Insomma, non è del tutto scontato che il procuratore Giordano sarà trasferito con un tratto di penna e a cuore leggero. Le probabilità, a sentire i beni informati, rimangono alla pari; si tratterà, nei fatti pratici, di una scaramuccia sul fil di lana, con un lieve vantaggio logico verso la riconferma a rimanere presso la Procura di Siracusa, fino alla fine del suo mandato.

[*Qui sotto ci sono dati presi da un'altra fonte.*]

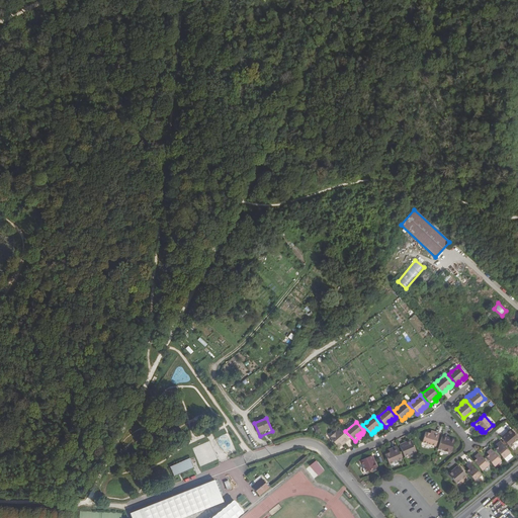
[(342,444),(348,438),(340,429),(331,438),(338,447),(340,447),(343,445),(342,444)]
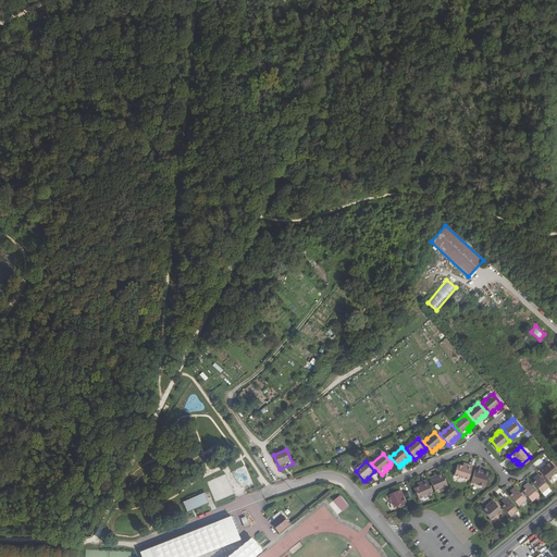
[(547,480),(551,477),(553,474),(556,471),(556,470),(549,461),(547,461),(545,463),(546,465),(542,468),(541,467),(539,469),(547,480)]
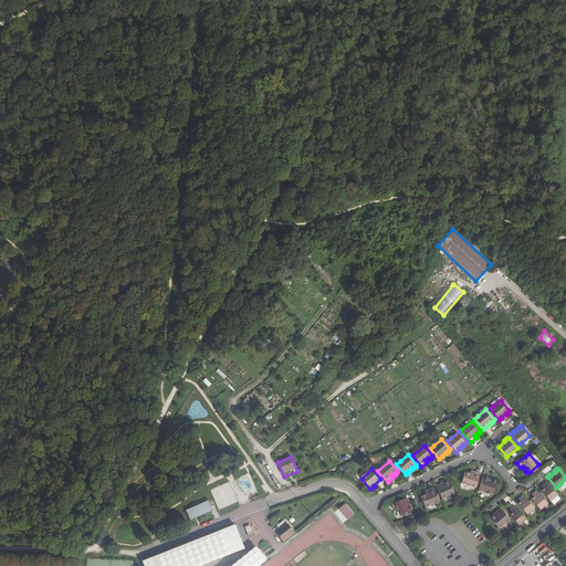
[(481,473),(474,471),(473,474),(470,473),(470,472),(467,471),(465,472),(464,472),(461,483),(475,489),(481,473)]
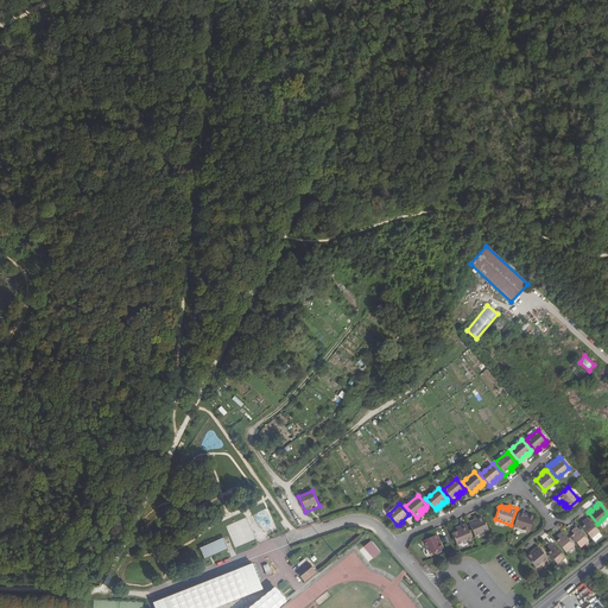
[(527,517),(518,514),(514,527),(529,532),(533,518),(532,515),(527,514),(527,517)]
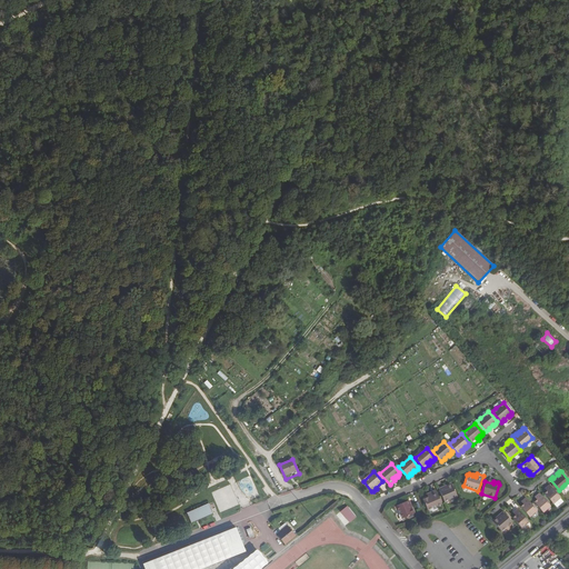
[(439,488),(445,500),(448,499),(457,496),(452,483),(452,485),(450,483),(448,485),(448,486),(443,488),(443,486),(439,488)]
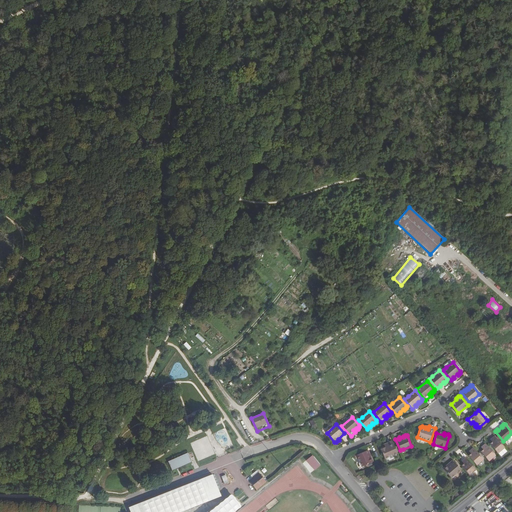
[(492,441),(489,444),(497,453),(504,447),(495,435),(491,438),(493,440),(492,441)]
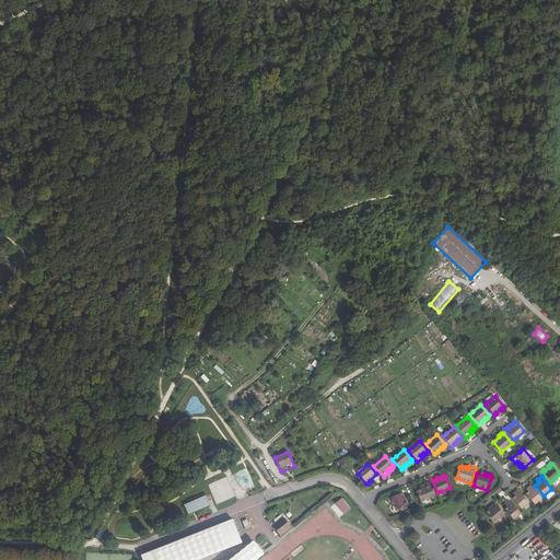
[(429,482),(423,485),(424,488),(421,489),(419,488),(418,489),(417,492),(421,502),(435,497),(429,482)]
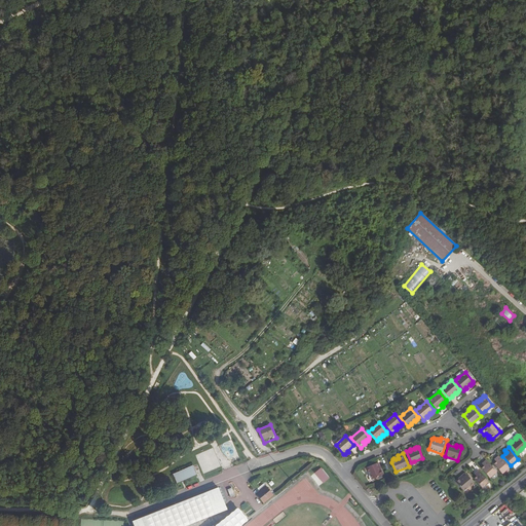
[(493,463),(502,474),(509,467),(498,455),(496,458),(497,459),(496,461),(493,463)]
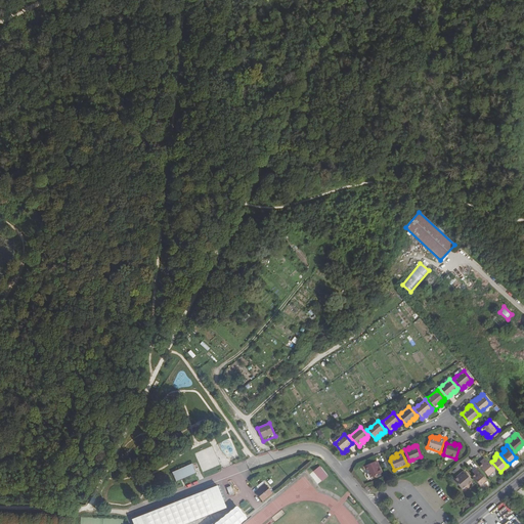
[(482,464),(479,466),(487,476),(494,470),(484,457),(481,461),(483,463),(482,464)]
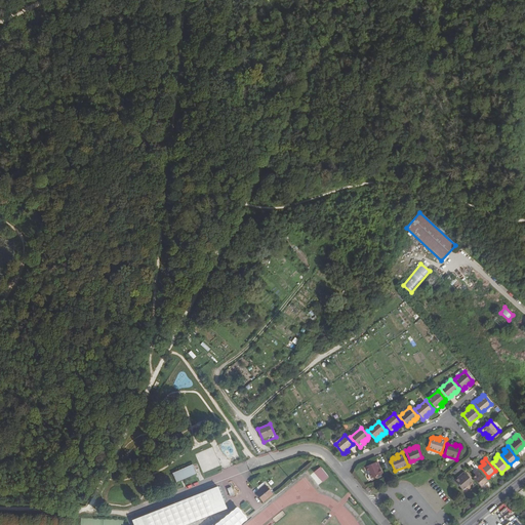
[(366,467),(368,471),(371,479),(382,475),(381,474),(382,473),(381,470),(379,470),(378,466),(379,465),(378,461),(366,467)]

Rimane comunque il vecchio interrogativo sulle correnti nella magistratura più volte dibattuto, ma è anche vero che gli avversari si accusano sempre a vicenda; il correntismo nella magistratura è sicuramente una patologia da combattere, da sconfiggere, da riordinare, ma dall’interno del sistema giudiziario. Si possono commettere errori, anche gravi. Come può accadere che su delle scelte del Csm soppesino fattori inopportuni come le appartenenze alle correnti, oppure o i localismi territoriali, mentre sarebbe giusto fare sempre l’analisi approfondita fuori dagli schemi del gioco delle parti. Si può essere in disaccordo e discutere per qualsiasi motivo, ma le discussioni si trasformano in litigi furiosi perché a volte e l’odio che ci porta a pensare che il nostro punto di vista sia l’unico possibile, l’unico corretto.